Frank’s classic-modern rooms for the de Noailles’ exude understated luxury, where meticulous craftsmanship and exotic materials merge with exquisite restraint. Soaring vellum-sheathed walls and monumental bronze doors envelop oversize furniture covered in creamy white leather that mixes with low tables covered in leather, lacquer and hammered shagreen.
The de Noailles were avid art collectors and considered among the haut monde of modern Paris. Jean-Michel Frank provided the artistic background and vision a patron of the arts such as Marie-Laure de Noailles expected. By 1932 Frank had a shop at 140 rue du Faubourg Saint-Honoré, near the salon of his new friend, Coco Chanel, with a coterie of illustrious designers and artisans – the decorator Adolphe Chanaux, painter Christian Bérard , architect Emilio Terry, sculptor Alberto Giacometti, and his brother, Diego, the designer – all of whom made significant contributions to the evolving Jean-Michel Frank style.

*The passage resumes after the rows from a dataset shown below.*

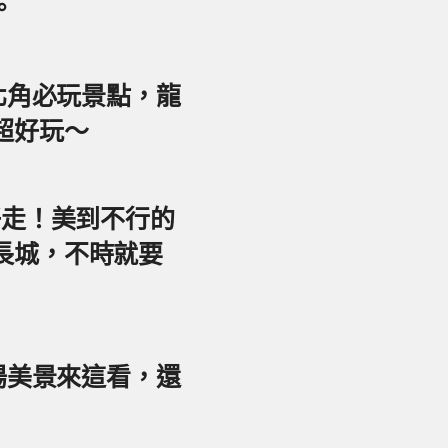
。
東北角必玩景點，龍
超好玩～
好走！美到不行的
長城，不時就要
夕陽美景來這看，還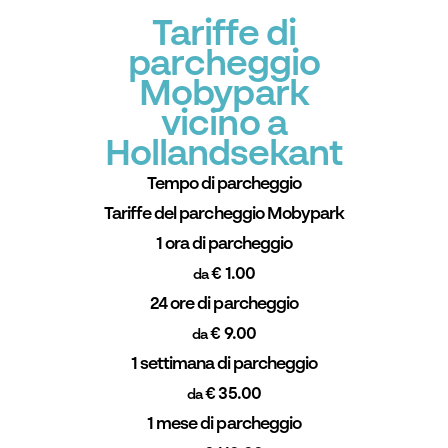
Tariffe di
parcheggio
Mobypark
vicino a
Hollandsekant
Tempo di parcheggio
Tariffe del parcheggio Mobypark
1 ora di parcheggio
€ 1.00
da
24 ore di parcheggio
€ 9.00
da
1 settimana di parcheggio
€ 35.00
da
1 mese di parcheggio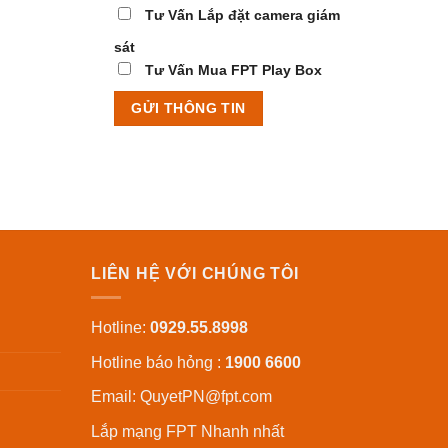
Tư Vấn Lắp đặt camera giám
sát
Tư Vấn Mua FPT Play Box
LIÊN HỆ VỚI CHÚNG TÔI
Hotline:
0929.55.8998
Hotline báo hỏng :
1900 6600
Email:
QuyetPN@fpt.com
Lắp mạng FPT
Nhanh nhất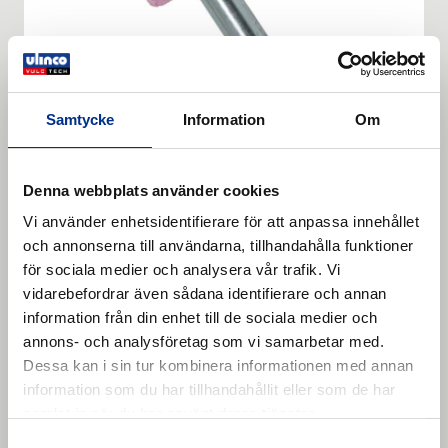
Samtycke
Information
Om
Denna webbplats använder cookies
PENCIL STONE SP 2032 6 AR
Vi använder enhetsidentifierare för att anpassa innehållet
För användning med borrchuck
och annonserna till användarna, tillhandahålla funktioner
Läs mer
för sociala medier och analysera vår trafik. Vi
vidarebefordrar även sådana identifierare och annan
information från din enhet till de sociala medier och
annons- och analysföretag som vi samarbetar med.
Dessa kan i sin tur kombinera informationen med annan
information som du har tillhandahållit eller som de har
samlat in när du har använt deras tjänster.
Samtyckesval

The Vicomte and Vicomtesse de Noailles represented at the highest level this close association between patrons of strong personal taste and talented designers, the productive link that made Paris unique in the thirties. – Van Day Truex
As hostess, patron of the arts, sometimes muse, and artist herself, Marie-Laure de Noailles became known for her inimitable style and taste. Frank’s elegantly spare rooms would give way to walls hung with Modernist paintings suspended by gilt chain or thick rope – salon-style, collections and bibelots of all matter, stacked books and magazines, framed photos, and an English-style fireplace fender bench.
Frank subscribed to the dictum “you can most luxuriously install a room by un-furnishing it”. Marie-Laure de Noailles didn’t quite share this directive, turning their Beaux-Arts townhouse, with its luxurious modern rooms designed by Frank, into a laboratory of personal caprices, where the de Noailles held court with the Parisian avant-garde, centered around writer and film-maker Jean Cocteau and designer and painter Christain Bérard.
By circa 1938, when Cecil Beaton photographed Vicomtesse de Noailles in her salon with novelist Philip Toynbee and cellist Maurice Gendron, she and the Vicomte had emblellished Frank’s chaste design with antiques and avant-garde paintings. Above the mantel is a Balthus; at right a Bérard is suspended from gilt chains.
While Frank was generally known to be testy by nature it has been questioned whether he reacted against the embellishments of his design made by the de Noailles, as some stories suggest. For myself, these rooms are awe-inspiring in either le style Frank or le style de Noailles. Frank’s vision speaks to the restrained classicist in me, while the salon de Noailles speaks to the artist in me. Either way, Frank’s scheme of extreme elegance and cool simplicity, employing unusual and precious materials, and the de Noailles intimate and eclectic salon des artistes, represents the rarefied passions of two exceptional visionaries.
Cris… Another great read… and such history and detail… on designers… that other design blogs leave out whether intentional or not.
I found art work hung from chains… rather interesting… and why not… designing is about creative imagination… and personal expression… and stepping out of rigid boxes and points of view.
Thank you for your insight and expert knowledge of design history and flair.